EXERCISE INSTRUCTIONS =
Examine the entries below, count the lines holding the string "text", and respond with the number only.

........

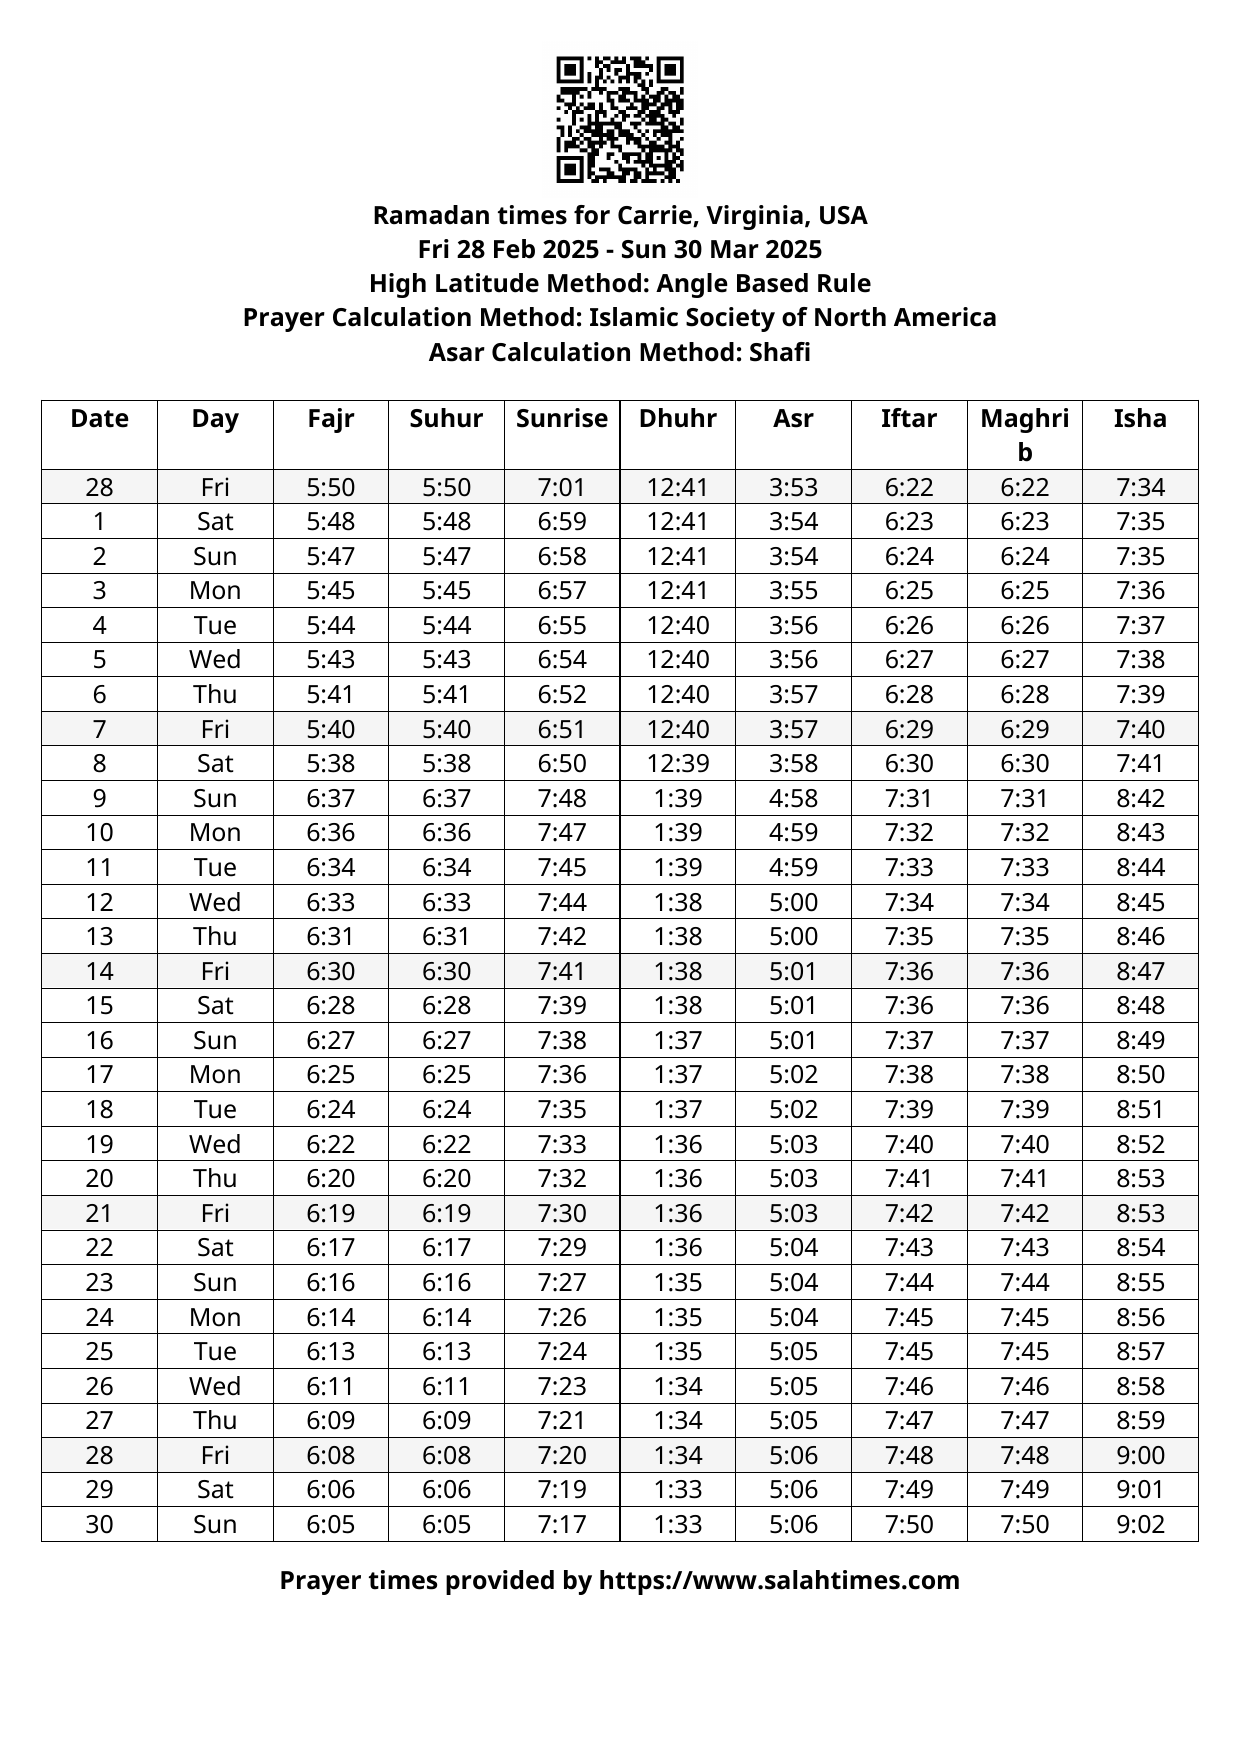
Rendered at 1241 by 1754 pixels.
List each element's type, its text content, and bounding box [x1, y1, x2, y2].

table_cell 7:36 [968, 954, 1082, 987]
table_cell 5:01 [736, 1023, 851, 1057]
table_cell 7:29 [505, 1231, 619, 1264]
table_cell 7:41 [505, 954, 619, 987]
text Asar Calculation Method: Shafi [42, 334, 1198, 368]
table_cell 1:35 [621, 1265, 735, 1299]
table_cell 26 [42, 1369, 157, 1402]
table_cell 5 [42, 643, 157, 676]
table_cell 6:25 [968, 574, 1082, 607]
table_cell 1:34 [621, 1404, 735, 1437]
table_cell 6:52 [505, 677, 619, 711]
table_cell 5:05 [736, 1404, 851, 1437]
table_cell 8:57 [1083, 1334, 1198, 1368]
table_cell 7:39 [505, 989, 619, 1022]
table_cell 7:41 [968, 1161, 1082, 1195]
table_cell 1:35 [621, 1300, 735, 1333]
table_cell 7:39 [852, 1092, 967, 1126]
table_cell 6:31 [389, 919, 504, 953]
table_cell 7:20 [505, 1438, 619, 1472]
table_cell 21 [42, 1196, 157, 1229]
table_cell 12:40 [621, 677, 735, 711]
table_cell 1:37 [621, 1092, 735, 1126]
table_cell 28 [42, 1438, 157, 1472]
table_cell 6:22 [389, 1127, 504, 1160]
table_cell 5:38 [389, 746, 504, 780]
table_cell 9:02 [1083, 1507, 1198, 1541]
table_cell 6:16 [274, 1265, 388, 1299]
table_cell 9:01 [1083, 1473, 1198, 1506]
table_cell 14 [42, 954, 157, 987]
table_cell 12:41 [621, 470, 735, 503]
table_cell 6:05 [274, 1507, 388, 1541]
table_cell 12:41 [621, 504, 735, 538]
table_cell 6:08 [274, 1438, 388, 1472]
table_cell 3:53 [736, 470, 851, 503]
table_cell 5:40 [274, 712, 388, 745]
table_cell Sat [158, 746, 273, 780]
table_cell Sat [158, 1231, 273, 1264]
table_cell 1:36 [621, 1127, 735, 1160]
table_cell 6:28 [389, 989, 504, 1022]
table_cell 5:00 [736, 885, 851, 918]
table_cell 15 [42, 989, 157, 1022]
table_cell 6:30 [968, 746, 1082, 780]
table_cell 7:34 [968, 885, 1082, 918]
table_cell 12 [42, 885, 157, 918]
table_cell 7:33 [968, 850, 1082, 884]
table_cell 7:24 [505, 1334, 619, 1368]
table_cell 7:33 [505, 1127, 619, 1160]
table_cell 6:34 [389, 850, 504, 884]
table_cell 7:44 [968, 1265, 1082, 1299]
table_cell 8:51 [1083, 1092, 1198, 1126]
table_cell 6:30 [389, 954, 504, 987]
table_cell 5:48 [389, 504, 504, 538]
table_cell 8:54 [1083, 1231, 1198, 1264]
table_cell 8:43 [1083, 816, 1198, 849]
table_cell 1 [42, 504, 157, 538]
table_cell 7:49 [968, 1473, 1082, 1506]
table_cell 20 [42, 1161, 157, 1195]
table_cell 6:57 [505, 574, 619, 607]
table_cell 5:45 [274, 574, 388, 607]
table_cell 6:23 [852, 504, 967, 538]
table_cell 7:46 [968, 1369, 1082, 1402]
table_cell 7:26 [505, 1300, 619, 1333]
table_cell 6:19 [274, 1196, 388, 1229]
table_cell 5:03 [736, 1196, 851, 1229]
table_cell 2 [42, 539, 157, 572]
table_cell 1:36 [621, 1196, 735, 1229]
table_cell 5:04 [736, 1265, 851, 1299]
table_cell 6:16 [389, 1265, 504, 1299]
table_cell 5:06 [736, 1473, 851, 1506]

........

TASK RESPONSE =
2